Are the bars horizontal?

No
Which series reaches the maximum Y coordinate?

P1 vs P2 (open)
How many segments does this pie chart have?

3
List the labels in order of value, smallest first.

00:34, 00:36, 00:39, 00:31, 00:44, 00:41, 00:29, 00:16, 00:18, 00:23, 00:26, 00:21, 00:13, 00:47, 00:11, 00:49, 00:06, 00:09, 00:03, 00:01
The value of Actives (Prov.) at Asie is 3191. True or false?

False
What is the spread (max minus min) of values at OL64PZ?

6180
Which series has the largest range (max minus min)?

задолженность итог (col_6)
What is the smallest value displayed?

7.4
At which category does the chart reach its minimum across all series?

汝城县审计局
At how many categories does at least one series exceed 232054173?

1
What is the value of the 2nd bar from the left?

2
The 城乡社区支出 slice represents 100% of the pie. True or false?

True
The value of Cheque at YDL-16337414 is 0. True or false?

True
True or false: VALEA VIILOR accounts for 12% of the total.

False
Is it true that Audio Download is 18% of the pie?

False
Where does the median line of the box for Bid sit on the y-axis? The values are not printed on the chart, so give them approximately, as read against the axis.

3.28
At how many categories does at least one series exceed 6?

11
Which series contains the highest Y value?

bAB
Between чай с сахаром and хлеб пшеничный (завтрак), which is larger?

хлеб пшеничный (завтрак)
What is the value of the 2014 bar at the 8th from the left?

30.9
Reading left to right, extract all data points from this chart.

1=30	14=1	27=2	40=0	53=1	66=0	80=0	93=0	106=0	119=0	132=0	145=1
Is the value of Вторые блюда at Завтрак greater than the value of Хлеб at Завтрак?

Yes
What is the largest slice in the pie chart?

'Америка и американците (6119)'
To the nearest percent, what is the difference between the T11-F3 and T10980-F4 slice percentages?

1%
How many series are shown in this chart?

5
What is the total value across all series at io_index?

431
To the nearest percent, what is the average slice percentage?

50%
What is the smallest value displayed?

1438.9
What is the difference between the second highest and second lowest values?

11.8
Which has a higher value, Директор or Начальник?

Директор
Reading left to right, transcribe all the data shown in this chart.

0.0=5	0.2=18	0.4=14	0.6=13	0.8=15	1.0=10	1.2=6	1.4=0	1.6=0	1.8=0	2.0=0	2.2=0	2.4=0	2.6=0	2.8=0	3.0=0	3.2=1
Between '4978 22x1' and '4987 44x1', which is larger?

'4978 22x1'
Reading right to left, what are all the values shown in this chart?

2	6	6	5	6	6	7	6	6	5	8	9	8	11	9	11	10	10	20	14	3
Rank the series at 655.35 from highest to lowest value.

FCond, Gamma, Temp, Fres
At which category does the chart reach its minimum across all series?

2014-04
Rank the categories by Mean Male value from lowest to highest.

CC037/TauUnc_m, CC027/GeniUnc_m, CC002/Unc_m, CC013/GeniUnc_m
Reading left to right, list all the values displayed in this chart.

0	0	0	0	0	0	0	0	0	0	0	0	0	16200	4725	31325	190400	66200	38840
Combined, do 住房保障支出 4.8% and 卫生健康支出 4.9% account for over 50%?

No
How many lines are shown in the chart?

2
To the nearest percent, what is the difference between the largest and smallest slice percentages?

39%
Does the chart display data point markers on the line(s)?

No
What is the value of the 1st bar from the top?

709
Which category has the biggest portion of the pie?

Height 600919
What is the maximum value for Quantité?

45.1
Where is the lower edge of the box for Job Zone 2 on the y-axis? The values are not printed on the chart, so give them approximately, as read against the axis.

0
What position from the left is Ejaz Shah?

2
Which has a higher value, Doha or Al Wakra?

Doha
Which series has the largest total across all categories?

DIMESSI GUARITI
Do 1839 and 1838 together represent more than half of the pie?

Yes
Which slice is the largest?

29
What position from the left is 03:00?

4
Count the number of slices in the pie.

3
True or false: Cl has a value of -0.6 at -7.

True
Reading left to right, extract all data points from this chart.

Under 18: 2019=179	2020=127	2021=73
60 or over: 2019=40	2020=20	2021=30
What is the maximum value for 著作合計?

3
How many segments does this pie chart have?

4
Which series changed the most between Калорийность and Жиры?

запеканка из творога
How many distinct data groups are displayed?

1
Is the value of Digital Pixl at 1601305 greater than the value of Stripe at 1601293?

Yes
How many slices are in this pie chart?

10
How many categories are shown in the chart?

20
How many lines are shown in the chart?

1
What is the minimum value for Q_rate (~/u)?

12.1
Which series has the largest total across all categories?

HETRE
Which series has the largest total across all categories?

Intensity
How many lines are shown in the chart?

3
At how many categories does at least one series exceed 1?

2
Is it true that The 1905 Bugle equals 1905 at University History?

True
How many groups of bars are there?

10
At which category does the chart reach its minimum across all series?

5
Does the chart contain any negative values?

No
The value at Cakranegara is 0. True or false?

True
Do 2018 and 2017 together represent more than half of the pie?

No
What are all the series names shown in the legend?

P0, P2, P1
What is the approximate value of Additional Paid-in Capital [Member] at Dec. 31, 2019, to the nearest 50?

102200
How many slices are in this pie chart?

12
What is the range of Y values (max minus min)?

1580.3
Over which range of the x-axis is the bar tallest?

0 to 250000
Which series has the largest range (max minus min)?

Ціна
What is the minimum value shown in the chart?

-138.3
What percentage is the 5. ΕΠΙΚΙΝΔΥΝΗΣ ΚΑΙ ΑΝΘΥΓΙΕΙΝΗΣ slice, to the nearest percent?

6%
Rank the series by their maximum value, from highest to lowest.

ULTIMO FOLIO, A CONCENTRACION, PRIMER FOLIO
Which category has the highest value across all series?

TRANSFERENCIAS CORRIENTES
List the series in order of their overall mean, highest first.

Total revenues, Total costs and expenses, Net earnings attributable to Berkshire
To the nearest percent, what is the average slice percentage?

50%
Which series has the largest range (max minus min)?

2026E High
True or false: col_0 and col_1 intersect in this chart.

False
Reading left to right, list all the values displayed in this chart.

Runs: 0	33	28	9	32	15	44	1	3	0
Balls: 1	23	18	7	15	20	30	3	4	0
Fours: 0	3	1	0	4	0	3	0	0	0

──────

Requirement - Convert all of the rows above into a JSON list of strings, one string per line, leaving out the blank lines.

Exercise output -
[
  "Are the bars horizontal?",
  "No",
  "Which series reaches the maximum Y coordinate?",
  "P1 vs P2 (open)",
  "How many segments does this pie chart have?",
  "3",
  "List the labels in order of value, smallest first.",
  "00:34, 00:36, 00:39, 00:31, 00:44, 00:41, 00:29, 00:16, 00:18, 00:23, 00:26, 00:21, 00:13, 00:47, 00:11, 00:49, 00:06, 00:09, 00:03, 00:01",
  "The value of Actives (Prov.) at Asie is 3191. True or false?",
  "False",
  "What is the spread (max minus min) of values at OL64PZ?",
  "6180",
  "Which series has the largest range (max minus min)?",
  "задолженность итог (col_6)",
  "What is the smallest value displayed?",
  "7.4",
  "At which category does the chart reach its minimum across all series?",
  "汝城县审计局",
  "At how many categories does at least one series exceed 232054173?",
  "1",
  "What is the value of the 2nd bar from the left?",
  "2",
  "The 城乡社区支出 slice represents 100% of the pie. True or false?",
  "True",
  "The value of Cheque at YDL-16337414 is 0. True or false?",
  "True",
  "True or false: VALEA VIILOR accounts for 12% of the total.",
  "False",
  "Is it true that Audio Download is 18% of the pie?",
  "False",
  "Where does the median line of the box for Bid sit on the y-axis? The values are not printed on the chart, so give them approximately, as read against the axis.",
  "3.28",
  "At how many categories does at least one series exceed 6?",
  "11",
  "Which series contains the highest Y value?",
  "bAB",
  "Between чай с сахаром and хлеб пшеничный (завтрак), which is larger?",
  "хлеб пшеничный (завтрак)",
  "What is the value of the 2014 bar at the 8th from the left?",
  "30.9",
  "Reading left to right, extract all data points from this chart.",
  "1=30\t14=1\t27=2\t40=0\t53=1\t66=0\t80=0\t93=0\t106=0\t119=0\t132=0\t145=1",
  "Is the value of Вторые блюда at Завтрак greater than the value of Хлеб at Завтрак?",
  "Yes",
  "What is the largest slice in the pie chart?",
  "'Америка и американците (6119)'",
  "To the nearest percent, what is the difference between the T11-F3 and T10980-F4 slice percentages?",
  "1%",
  "How many series are shown in this chart?",
  "5",
  "What is the total value across all series at io_index?",
  "431",
  "To the nearest percent, what is the average slice percentage?",
  "50%",
  "What is the smallest value displayed?",
  "1438.9",
  "What is the difference between the second highest and second lowest values?",
  "11.8",
  "Which has a higher value, Директор or Начальник?",
  "Директор",
  "Reading left to right, transcribe all the data shown in this chart.",
  "0.0=5\t0.2=18\t0.4=14\t0.6=13\t0.8=15\t1.0=10\t1.2=6\t1.4=0\t1.6=0\t1.8=0\t2.0=0\t2.2=0\t2.4=0\t2.6=0\t2.8=0\t3.0=0\t3.2=1",
  "Between '4978 22x1' and '4987 44x1', which is larger?",
  "'4978 22x1'",
  "Reading right to left, what are all the values shown in this chart?",
  "2\t6\t6\t5\t6\t6\t7\t6\t6\t5\t8\t9\t8\t11\t9\t11\t10\t10\t20\t14\t3",
  "Rank the series at 655.35 from highest to lowest value.",
  "FCond, Gamma, Temp, Fres",
  "At which category does the chart reach its minimum across all series?",
  "2014-04",
  "Rank the categories by Mean Male value from lowest to highest.",
  "CC037/TauUnc_m, CC027/GeniUnc_m, CC002/Unc_m, CC013/GeniUnc_m",
  "Reading left to right, list all the values displayed in this chart.",
  "0\t0\t0\t0\t0\t0\t0\t0\t0\t0\t0\t0\t0\t16200\t4725\t31325\t190400\t66200\t38840",
  "Combined, do 住房保障支出 4.8% and 卫生健康支出 4.9% account for over 50%?",
  "No",
  "How many lines are shown in the chart?",
  "2",
  "To the nearest percent, what is the difference between the largest and smallest slice percentages?",
  "39%",
  "Does the chart display data point markers on the line(s)?",
  "No",
  "What is the value of the 1st bar from the top?",
  "709",
  "Which category has the biggest portion of the pie?",
  "Height 600919",
  "What is the maximum value for Quantité?",
  "45.1",
  "Where is the lower edge of the box for Job Zone 2 on the y-axis? The values are not printed on the chart, so give them approximately, as read against the axis.",
  "0",
  "What position from the left is Ejaz Shah?",
  "2",
  "Which has a higher value, Doha or Al Wakra?",
  "Doha",
  "Which series has the largest total across all categories?",
  "DIMESSI GUARITI",
  "Do 1839 and 1838 together represent more than half of the pie?",
  "Yes",
  "Which slice is the largest?",
  "29",
  "What position from the left is 03:00?",
  "4",
  "Count the number of slices in the pie.",
  "3",
  "True or false: Cl has a value of -0.6 at -7.",
  "True",
  "Reading left to right, extract all data points from this chart.",
  "Under 18: 2019=179\t2020=127\t2021=73",
  "60 or over: 2019=40\t2020=20\t2021=30",
  "What is the maximum value for 著作合計?",
  "3",
  "How many segments does this pie chart have?",
  "4",
  "Which series changed the most between Калорийность and Жиры?",
  "запеканка из творога",
  "How many distinct data groups are displayed?",
  "1",
  "Is the value of Digital Pixl at 1601305 greater than the value of Stripe at 1601293?",
  "Yes",
  "How many slices are in this pie chart?",
  "10",
  "How many categories are shown in the chart?",
  "20",
  "How many lines are shown in the chart?",
  "1",
  "What is the minimum value for Q_rate (~/u)?",
  "12.1",
  "Which series has the largest total across all categories?",
  "HETRE",
  "Which series has the largest total across all categories?",
  "Intensity",
  "How many lines are shown in the chart?",
  "3",
  "At how many categories does at least one series exceed 1?",
  "2",
  "Is it true that The 1905 Bugle equals 1905 at University History?",
  "True",
  "How many groups of bars are there?",
  "10",
  "At which category does the chart reach its minimum across all series?",
  "5",
  "Does the chart contain any negative values?",
  "No",
  "The value at Cakranegara is 0. True or false?",
  "True",
  "Do 2018 and 2017 together represent more than half of the pie?",
  "No",
  "What are all the series names shown in the legend?",
  "P0, P2, P1",
  "What is the approximate value of Additional Paid-in Capital [Member] at Dec. 31, 2019, to the nearest 50?",
  "102200",
  "How many slices are in this pie chart?",
  "12",
  "What is the range of Y values (max minus min)?",
  "1580.3",
  "Over which range of the x-axis is the bar tallest?",
  "0 to 250000",
  "Which series has the largest range (max minus min)?",
  "Ціна",
  "What is the minimum value shown in the chart?",
  "-138.3",
  "What percentage is the 5. ΕΠΙΚΙΝΔΥΝΗΣ ΚΑΙ ΑΝΘΥΓΙΕΙΝΗΣ slice, to the nearest percent?",
  "6%",
  "Rank the series by their maximum value, from highest to lowest.",
  "ULTIMO FOLIO, A CONCENTRACION, PRIMER FOLIO",
  "Which category has the highest value across all series?",
  "TRANSFERENCIAS CORRIENTES",
  "List the series in order of their overall mean, highest first.",
  "Total revenues, Total costs and expenses, Net earnings attributable to Berkshire",
  "To the nearest percent, what is the average slice percentage?",
  "50%",
  "Which series has the largest range (max minus min)?",
  "2026E High",
  "True or false: col_0 and col_1 intersect in this chart.",
  "False",
  "Reading left to right, list all the values displayed in this chart.",
  "Runs: 0\t33\t28\t9\t32\t15\t44\t1\t3\t0",
  "Balls: 1\t23\t18\t7\t15\t20\t30\t3\t4\t0",
  "Fours: 0\t3\t1\t0\t4\t0\t3\t0\t0\t0"
]